WASHINGTON — Trying to get a handle on hundreds of sensitive, closely held surveillance programs, a Senate committee is compiling a secret encyclopedia of American intelligence collection. It's part of an effort to improve congressional oversight of the government's sprawling global spying effort.
Sen. Dianne Feinstein launched the review in October 2013, after a leak by former National Security Agency systems administrator Edward Snowden disclosed that the NSA had been eavesdropping on German Chancellor Angela Merkel's cellphone. Four months earlier, Snowden had revealed the existence of other programs that vacuumed up Americans' and foreigners' phone call records and electronic communications.
"We're trying right now to look at every intelligence program," Feinstein told The Associated Press. "There are hundreds of programs we have found ... sprinkled all over. Many people in the departments don't even know (they) are going on."
Feinstein and other lawmakers say they were fully briefed about the most controversial programs leaked by Snowden, the NSA's collection of American phone records and the agency's access to U.S. tech company accounts in targeting foreigners through its PRISM program. Those programs are conducted under acts of Congress, supervised by a secret federal court.

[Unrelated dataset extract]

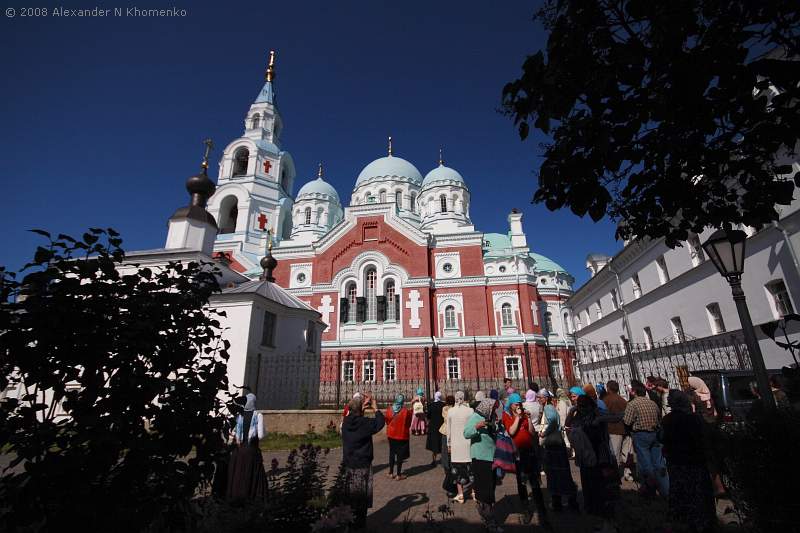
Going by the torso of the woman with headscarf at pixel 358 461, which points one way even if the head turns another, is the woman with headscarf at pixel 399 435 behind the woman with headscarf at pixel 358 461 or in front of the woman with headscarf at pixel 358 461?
in front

But when it comes to surveillance under Executive Order 12333, which authorizes foreign intelligence collection overseas without a court order, there are so many programs that even the executive branch has trouble keeping track of them, Feinstein said. Many are so sensitive that only a handful of people are authorized to know the details, which complicates the management challenge.
Lawmakers who serve on the intelligence committee sometimes have difficulty making sense of the information they receive, some of which can't be shared even with some of their own staff.

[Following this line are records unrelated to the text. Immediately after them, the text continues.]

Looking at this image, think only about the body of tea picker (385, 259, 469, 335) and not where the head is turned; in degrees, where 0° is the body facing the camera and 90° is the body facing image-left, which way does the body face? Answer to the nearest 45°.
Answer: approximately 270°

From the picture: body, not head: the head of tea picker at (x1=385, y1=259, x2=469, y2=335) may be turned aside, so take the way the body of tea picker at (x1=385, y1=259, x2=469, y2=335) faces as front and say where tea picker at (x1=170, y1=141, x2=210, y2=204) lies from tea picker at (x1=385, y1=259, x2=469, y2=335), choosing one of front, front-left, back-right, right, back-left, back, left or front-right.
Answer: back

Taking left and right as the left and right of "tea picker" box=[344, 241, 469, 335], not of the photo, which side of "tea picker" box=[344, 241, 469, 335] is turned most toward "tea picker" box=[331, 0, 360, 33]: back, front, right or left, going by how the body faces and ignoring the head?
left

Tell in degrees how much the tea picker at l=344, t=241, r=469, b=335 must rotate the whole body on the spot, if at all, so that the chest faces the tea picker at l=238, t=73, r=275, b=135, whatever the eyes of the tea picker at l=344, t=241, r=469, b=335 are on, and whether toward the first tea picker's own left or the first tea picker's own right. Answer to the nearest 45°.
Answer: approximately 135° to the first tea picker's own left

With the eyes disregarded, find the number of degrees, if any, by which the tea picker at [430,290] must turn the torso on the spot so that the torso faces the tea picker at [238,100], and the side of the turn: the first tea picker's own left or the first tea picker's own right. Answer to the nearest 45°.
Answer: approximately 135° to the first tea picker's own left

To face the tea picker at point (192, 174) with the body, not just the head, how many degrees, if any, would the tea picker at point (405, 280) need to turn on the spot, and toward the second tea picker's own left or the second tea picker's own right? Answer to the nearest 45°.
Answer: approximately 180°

Director of National Intelligence James Clapper has joked that only one entity in the universe has complete visibility over all the U.S. government's secret intelligence programs — "That's God."
Feinstein, a California Democrat, initially wasn't sure that Sen. Richard Burr of North Carolina, who took her place as chairman of the panel when Republicans took control of the Senate in January, would agree to continue the review. But Burr and Feinstein recently reached an agreement to do so, said Senate aides. They were not authorized to discuss the inner committee workings publicly and spoke only on condition of anonymity.
Two executive branch officials who had been detailed to the committee are returning to the executive branch and will not be replaced, the aides said, so the effort will be entirely the work of congressional staff. The project will end in September, the aides said.
Burr declined to comment. His spokeswoman, Rebecca Glover Watkins, said in an email that the committee "is constantly and continuously engaged in oversight of intelligence community activities. It is the very core of what the committee does, day in and day out, and it is a key component of the work done by the committee's professional staff."
Feinstein initiated the review, she said, after she and other lawmakers were taken by surprise by the revelation that the NSA was spying on the leader of a close ally.
At the time, Feinstein said the intelligence committee, which is regularly briefed on spying programs, had not been "satisfactorily informed," about some NSA surveillance. "Therefore our oversight needs to be strengthened and increased."
After that disclosure, President Barack Obama ordered his own review of NSA surveillance that resulted in the termination of some eavesdropping on the leaders of certain unidentified friendly countries.
The review will allow lawmakers to maintain and access information on all the programs, but will avoid creating a single document that amounts to a roadmap to American surveillance, said U.S. officials. They were not authorized to be quoted because some details are classified. Although the Senate intelligence committee has vaults, safes and secure computer networks, officials do not want to risk leaving such a file in the custody of the Senate.
If senators object to any of the surveillance, they can raise the issue in secret with Obama administration officials. They can't force a change, but they can use their influence over legislation, budgets and nominations to press for it.
However, that influence has its limits, as Sens. Ron Wyden and Mark Udall discovered when they sought to warn about some of the NSA collection that Snowden ultimately leaked. They could not make their warnings clear enough without disclosing secrets.